The outfitters at the Fly Shop in Redding, CA suggested I give the Trinity a try, and I haven't looked back. It's been my "go to" now for the past decade. Ross Wilkerson is one of their most senior guides, and has been my preferred float trip handler ever since. Although, we usually book two boats and have used Lonnie Boles or Matt Dover as seconds. All are good guys, know the river like the back of their hands, and work real hard to put you on fish.

I asked Ross this trip where he would go for winter steelhead if he could pick anywhere in North America.
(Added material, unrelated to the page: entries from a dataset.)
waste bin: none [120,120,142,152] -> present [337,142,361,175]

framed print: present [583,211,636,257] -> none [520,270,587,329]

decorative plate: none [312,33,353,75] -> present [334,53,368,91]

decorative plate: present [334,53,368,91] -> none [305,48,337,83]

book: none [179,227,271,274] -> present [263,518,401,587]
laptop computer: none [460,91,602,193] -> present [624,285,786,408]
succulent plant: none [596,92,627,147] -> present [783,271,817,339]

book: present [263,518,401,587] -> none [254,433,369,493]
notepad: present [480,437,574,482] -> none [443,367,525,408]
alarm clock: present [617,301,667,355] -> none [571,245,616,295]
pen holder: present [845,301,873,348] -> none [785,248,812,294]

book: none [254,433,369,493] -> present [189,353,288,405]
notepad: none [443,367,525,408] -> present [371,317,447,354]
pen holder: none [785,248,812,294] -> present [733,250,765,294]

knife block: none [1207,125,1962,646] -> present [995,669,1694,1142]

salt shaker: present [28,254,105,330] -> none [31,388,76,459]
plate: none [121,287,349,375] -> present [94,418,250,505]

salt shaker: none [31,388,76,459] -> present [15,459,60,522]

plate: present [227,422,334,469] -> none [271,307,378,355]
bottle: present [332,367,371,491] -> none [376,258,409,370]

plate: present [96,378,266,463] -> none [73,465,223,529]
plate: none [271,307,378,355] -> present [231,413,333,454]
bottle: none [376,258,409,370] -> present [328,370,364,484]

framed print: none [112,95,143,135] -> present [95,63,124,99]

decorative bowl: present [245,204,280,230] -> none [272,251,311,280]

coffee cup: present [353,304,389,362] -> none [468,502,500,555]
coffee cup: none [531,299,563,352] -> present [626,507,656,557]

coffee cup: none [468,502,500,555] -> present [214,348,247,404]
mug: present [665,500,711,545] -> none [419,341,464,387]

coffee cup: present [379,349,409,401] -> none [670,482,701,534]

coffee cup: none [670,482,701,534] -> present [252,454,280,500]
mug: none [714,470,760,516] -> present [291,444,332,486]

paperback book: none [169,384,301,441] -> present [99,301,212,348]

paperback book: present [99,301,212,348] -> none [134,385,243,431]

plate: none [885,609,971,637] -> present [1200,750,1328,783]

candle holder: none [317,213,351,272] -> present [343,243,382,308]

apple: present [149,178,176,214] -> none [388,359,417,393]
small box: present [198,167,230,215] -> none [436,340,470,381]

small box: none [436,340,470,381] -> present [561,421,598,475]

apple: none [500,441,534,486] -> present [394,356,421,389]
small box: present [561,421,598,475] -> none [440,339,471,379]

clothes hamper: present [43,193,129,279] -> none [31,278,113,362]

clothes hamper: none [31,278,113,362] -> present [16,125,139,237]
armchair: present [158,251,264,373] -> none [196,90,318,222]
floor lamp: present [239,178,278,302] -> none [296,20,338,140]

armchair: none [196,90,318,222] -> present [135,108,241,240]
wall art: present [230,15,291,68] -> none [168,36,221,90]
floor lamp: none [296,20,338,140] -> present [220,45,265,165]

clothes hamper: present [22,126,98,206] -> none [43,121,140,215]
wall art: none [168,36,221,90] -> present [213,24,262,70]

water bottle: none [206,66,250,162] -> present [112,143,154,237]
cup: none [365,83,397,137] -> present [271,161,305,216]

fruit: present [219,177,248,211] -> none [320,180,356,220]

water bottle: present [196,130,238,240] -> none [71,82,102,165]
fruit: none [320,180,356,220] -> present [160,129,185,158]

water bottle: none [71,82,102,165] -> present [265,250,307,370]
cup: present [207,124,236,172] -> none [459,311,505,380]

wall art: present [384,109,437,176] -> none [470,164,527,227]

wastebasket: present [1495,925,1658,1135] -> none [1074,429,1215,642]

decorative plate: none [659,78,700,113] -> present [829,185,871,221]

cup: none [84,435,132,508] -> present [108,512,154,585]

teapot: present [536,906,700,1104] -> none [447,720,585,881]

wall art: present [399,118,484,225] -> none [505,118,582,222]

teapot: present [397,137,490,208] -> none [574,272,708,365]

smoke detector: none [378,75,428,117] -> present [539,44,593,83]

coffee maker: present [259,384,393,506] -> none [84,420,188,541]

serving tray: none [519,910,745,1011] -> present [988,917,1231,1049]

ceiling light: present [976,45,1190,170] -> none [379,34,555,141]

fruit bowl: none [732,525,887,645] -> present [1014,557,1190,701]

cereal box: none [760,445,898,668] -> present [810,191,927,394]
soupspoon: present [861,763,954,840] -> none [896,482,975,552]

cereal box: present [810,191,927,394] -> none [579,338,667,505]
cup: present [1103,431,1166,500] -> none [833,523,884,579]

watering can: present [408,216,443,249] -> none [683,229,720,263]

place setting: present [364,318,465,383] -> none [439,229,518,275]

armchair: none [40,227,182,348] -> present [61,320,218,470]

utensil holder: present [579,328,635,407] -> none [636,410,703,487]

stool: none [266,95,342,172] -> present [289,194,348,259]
Without breaking his oarstroke, he said it would be the Skeena River system in BC. I think that's my next stop, good Lord willing.


----------



## Meadowlark (Jul 19, 2008)

Yes, I've heard good things about that system also. My experience for Steelies has been in Alaska on the Staney, Tannin and in Kodiak on the Karluk. Now that's a river that can contain very high numbers of big fish, but its subject to the vagaries of weather.


----------



## bd24 (Aug 24, 2016)

Nice report! Nymphing, or do you catch any on the swing?

I take a fall and spring trip up to southern Michigan every year. Steelheading is an addiction like tarpon fishing. I have never personally fished BC, but in talking with buddies who have I hear it can be really really tough fishing, but the fish can be monsters. That's part of the draw though, risk/reward. 

The USPS lost my switch rod in the mail on my trip a few weeks ago, looks like I will be building another before march.


----------



## michaelp936 (Nov 3, 2011)

*Nymphing*



bd24 said:


> Nice report! Nymphing, or do you catch any on the swing?
> 
> I take a fall and spring trip up to southern Michigan every year. Steelheading is an addiction like tarpon fishing. I have never personally fished BC, but in talking with buddies who have I hear it can be really really tough fishing, but the fish can be monsters. That's part of the draw though, risk/reward.
> 
> The USPS lost my switch rod in the mail on my trip a few weeks ago, looks like I will be building another before march.


Usually hook up on a dead drift. This time, we were mending a bead head nymph under a big stonefly on a dead drift and swing. Caught two on the swing.


----------